In this week’s New York Times Sunday Book Review‘s brief interview with Jonathan Franzen, Franzen recommends in the “self-help book” category Harriet Lerner’s Dance of Anger, which he says “acknowledges the true difficulty of helping the self.”
I was grateful for the reminder of how much I enjoy Harriet Lerner’s work, from her many books (read excerpts HERE) to her “Dance of Connection” blog at Psychology Today. Her candid sharing of experiences and knowledge are insightful for both our personal lives and the lives we create for fictional characters.
Consider this excerpt from a blog post about how anxiety blocks our thinking and how it may apply to periods of writer’s block or how it might be used to add depth to a nervous protagonist:
“When you’re really anxious, your thinking center may shrink to the size of a pinto bean.

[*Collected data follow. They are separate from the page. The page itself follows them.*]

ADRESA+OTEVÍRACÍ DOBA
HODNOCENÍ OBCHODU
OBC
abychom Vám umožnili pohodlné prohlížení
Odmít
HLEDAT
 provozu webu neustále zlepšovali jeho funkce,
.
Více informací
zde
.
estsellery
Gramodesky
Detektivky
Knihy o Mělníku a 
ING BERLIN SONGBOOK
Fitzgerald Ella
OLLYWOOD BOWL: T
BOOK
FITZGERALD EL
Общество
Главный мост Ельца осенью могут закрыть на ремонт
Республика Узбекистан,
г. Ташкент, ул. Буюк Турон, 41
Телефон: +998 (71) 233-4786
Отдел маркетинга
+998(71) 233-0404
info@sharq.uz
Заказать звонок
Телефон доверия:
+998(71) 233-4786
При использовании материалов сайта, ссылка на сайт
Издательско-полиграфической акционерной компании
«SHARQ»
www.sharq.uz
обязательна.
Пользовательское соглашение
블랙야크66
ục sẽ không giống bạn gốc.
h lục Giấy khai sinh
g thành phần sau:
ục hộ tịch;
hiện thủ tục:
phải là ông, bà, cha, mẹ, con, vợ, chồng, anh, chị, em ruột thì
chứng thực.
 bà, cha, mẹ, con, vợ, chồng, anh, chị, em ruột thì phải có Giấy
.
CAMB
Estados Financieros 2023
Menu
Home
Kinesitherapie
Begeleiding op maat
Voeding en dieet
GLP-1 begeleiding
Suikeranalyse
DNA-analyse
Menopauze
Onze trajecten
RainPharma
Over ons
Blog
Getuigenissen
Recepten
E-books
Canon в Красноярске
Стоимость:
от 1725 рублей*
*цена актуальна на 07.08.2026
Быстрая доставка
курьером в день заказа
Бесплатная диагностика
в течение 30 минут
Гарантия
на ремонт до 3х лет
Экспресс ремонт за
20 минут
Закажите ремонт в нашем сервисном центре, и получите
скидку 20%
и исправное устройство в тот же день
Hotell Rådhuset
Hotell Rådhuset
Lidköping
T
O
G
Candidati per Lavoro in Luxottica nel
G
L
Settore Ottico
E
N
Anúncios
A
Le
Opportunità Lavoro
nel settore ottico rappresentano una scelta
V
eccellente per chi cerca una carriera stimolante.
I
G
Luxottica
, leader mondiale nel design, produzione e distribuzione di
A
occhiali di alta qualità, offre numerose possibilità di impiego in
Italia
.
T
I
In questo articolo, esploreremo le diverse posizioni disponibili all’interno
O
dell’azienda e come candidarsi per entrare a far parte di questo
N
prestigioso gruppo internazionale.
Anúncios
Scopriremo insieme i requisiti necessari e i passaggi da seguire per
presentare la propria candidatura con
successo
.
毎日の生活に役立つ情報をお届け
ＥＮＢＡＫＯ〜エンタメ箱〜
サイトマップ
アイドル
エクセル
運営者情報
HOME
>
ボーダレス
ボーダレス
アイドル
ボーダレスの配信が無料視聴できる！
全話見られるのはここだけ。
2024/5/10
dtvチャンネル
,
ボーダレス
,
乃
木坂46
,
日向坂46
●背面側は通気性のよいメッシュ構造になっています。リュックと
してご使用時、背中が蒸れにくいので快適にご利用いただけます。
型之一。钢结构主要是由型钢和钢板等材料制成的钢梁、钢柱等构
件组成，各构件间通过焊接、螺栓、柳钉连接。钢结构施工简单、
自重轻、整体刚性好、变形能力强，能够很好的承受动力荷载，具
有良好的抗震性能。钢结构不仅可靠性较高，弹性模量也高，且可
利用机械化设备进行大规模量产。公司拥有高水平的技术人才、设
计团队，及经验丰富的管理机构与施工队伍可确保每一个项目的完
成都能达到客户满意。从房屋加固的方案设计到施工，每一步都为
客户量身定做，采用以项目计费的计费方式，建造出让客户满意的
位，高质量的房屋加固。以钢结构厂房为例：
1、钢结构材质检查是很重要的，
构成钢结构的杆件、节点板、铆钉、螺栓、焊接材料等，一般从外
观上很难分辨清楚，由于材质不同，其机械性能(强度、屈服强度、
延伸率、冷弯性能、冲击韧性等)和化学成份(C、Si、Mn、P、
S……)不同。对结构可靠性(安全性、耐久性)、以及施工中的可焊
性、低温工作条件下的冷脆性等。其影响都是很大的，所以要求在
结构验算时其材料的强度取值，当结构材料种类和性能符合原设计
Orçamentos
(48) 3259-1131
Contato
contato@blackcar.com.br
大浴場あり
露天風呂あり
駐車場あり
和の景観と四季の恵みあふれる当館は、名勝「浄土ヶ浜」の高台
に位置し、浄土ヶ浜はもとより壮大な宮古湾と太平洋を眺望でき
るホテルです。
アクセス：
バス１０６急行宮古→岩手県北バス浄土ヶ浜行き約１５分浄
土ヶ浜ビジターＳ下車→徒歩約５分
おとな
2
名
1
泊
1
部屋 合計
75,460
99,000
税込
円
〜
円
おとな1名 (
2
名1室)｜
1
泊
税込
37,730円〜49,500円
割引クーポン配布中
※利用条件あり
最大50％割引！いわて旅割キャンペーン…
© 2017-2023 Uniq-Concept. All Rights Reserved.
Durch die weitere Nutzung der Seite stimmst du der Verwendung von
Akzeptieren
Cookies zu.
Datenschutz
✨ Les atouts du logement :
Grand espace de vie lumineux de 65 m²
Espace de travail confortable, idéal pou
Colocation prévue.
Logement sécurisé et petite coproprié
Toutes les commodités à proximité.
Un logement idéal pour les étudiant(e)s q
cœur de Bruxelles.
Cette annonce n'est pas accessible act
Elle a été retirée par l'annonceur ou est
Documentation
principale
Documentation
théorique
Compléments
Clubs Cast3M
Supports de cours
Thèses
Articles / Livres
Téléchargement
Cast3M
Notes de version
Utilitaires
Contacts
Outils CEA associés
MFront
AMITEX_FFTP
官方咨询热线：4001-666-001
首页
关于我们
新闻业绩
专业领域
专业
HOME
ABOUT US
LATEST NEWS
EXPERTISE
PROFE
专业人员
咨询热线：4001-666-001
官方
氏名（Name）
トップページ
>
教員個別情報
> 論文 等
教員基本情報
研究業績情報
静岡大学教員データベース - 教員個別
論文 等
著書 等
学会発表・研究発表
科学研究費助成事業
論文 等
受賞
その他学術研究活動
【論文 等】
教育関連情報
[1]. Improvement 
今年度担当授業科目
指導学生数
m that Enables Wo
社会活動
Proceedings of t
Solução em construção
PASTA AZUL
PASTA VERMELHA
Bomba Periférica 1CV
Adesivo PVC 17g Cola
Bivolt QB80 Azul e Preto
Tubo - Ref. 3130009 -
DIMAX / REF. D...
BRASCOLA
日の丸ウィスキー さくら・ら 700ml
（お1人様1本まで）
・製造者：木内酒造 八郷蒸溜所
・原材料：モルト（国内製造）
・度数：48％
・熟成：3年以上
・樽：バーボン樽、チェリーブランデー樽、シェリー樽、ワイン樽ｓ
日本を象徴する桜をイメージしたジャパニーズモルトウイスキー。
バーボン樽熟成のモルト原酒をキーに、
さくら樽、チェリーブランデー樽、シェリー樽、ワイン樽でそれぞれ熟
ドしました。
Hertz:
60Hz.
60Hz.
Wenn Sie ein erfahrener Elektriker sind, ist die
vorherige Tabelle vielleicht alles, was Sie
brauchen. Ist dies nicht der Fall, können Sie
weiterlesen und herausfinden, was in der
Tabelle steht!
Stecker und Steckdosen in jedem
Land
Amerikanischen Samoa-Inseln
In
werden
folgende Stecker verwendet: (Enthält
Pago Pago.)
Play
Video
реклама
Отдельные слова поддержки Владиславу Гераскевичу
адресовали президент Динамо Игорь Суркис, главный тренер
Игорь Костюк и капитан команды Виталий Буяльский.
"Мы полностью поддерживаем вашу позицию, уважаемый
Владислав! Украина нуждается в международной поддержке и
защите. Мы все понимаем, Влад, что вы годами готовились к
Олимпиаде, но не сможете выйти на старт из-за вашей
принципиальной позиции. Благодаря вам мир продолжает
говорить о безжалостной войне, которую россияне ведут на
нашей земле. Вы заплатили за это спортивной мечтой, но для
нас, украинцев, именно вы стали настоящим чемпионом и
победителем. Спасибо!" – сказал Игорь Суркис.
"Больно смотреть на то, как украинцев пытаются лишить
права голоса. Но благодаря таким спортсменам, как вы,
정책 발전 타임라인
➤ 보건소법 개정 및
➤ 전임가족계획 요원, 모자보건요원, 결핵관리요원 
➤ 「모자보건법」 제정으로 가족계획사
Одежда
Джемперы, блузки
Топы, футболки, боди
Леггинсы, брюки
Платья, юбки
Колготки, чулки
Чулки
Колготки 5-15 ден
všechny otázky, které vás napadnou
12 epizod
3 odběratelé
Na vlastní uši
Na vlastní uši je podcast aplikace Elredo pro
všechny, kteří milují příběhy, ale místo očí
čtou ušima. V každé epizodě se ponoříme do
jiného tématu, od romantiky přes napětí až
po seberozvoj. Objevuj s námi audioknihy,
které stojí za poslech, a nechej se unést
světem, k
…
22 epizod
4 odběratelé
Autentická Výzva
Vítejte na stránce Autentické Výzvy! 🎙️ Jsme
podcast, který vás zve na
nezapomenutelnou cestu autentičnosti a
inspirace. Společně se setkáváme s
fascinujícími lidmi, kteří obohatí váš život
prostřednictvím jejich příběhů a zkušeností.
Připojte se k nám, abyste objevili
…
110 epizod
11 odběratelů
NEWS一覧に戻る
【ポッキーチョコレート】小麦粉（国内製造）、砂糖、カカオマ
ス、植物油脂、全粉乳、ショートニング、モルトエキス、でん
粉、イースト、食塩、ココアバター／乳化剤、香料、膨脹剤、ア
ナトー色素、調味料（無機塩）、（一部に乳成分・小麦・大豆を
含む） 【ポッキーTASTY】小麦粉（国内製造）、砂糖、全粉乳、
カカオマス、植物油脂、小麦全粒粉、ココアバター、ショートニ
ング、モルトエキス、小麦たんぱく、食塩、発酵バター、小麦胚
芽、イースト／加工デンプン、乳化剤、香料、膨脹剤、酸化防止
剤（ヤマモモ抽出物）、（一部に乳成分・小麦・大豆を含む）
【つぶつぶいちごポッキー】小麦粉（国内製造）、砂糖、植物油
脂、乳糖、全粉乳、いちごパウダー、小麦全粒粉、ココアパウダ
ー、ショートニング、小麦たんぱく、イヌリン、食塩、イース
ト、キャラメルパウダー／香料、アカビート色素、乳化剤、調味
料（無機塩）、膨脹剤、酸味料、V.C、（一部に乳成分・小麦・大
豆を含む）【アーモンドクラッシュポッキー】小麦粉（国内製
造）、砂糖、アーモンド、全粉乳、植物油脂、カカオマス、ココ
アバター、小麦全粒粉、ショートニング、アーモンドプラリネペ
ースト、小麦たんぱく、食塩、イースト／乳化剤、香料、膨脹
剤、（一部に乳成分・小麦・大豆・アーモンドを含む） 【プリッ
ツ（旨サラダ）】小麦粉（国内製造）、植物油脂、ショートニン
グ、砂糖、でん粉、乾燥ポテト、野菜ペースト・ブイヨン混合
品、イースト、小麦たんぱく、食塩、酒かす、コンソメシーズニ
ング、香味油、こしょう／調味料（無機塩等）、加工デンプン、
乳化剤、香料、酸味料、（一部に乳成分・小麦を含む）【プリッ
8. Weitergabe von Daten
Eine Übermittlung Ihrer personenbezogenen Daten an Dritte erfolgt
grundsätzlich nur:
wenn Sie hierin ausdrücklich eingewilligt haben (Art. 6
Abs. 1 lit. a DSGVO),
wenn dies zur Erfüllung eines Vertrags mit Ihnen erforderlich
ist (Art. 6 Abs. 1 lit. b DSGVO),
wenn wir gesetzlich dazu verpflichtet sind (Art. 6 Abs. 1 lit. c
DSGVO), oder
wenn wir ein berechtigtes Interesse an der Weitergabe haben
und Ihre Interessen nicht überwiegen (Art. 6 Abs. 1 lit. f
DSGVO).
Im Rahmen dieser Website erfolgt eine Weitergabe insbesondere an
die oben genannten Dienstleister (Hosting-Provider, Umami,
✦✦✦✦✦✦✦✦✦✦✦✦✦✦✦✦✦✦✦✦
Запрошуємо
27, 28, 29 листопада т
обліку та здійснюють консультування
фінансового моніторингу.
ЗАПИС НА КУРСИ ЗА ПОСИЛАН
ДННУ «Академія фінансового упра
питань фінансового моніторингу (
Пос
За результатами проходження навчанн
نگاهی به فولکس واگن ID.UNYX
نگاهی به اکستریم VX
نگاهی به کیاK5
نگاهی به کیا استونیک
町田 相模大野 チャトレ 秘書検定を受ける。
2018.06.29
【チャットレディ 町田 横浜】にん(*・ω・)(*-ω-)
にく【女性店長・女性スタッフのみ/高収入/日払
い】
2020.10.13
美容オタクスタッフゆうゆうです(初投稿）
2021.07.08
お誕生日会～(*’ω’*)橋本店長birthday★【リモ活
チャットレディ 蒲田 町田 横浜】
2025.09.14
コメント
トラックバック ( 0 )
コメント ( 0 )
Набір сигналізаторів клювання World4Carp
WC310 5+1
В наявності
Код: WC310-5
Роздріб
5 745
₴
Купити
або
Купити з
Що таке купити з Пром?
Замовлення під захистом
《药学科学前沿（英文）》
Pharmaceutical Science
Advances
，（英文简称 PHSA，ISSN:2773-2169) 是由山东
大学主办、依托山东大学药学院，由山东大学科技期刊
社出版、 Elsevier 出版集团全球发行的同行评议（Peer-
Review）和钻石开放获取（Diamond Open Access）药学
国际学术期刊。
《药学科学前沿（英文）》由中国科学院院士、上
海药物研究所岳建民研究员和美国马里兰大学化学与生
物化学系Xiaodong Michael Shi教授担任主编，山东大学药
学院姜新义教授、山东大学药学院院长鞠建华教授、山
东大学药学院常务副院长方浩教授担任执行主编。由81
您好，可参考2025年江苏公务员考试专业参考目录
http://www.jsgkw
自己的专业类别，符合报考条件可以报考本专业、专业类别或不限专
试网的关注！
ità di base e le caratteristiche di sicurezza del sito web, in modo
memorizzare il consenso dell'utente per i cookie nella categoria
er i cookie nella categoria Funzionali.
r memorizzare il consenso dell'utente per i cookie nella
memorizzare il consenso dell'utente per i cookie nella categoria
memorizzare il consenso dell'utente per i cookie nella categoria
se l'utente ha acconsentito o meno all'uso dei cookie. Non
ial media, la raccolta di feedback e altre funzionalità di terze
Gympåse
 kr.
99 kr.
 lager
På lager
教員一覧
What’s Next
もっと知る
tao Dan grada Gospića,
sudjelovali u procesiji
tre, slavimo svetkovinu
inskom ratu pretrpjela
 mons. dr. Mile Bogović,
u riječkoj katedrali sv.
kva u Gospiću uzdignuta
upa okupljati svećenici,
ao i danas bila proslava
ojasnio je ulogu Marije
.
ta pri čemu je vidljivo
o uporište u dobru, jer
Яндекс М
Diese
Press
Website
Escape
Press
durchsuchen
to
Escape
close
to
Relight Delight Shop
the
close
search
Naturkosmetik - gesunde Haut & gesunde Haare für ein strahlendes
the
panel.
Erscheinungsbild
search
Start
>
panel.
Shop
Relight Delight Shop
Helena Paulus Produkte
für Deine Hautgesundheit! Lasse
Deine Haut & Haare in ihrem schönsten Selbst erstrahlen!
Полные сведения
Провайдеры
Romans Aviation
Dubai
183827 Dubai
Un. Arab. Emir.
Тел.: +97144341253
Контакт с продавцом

It’s obviously hard to feel good about yourself when anxiety disrupts your memory and concentration, leaving you unable to read, write, study, analyze, or take in new information.
I am quite familiar with the experience of anxiety turning the brain to mush. I’ll bring someone along to any important medical appointment because I know that my mind is apt to race, go blank, flood or freeze. Also, my sense of direction, shaky in the best of circumstances, is especially vulnerable to the brain-numbing effects of anxiety.”
Or this on the importance of self-observation from Dance of Anger:
“Sometimes, however, even when we are ready to risk change, we still keep participating in the same old familiar fights that go nowhere. Human nature is such that when we are angry, we tend to become so emotionally reactive to what the other person is doing to us that we lose our ability to observe our own part in the interaction. Self-observation is not at all the same as self-blame, at which some women are experts. Rather, self-observation is the process of seeing the interaction of ourselves and others, and recognizing that the ways other people behave with us has something to do with the way we behave with them. We cannot make another person be different, but when we do something different ourselves, the old dance can no longer continue as usual.”
What self-help or other non-fiction books help you to be a better writer, person, or artist?
Thanks so much, Lisa!
Definitely my pleasure, Harriet! Your work helps me tremendously in understanding the complexities of relationships and especially my own role in them.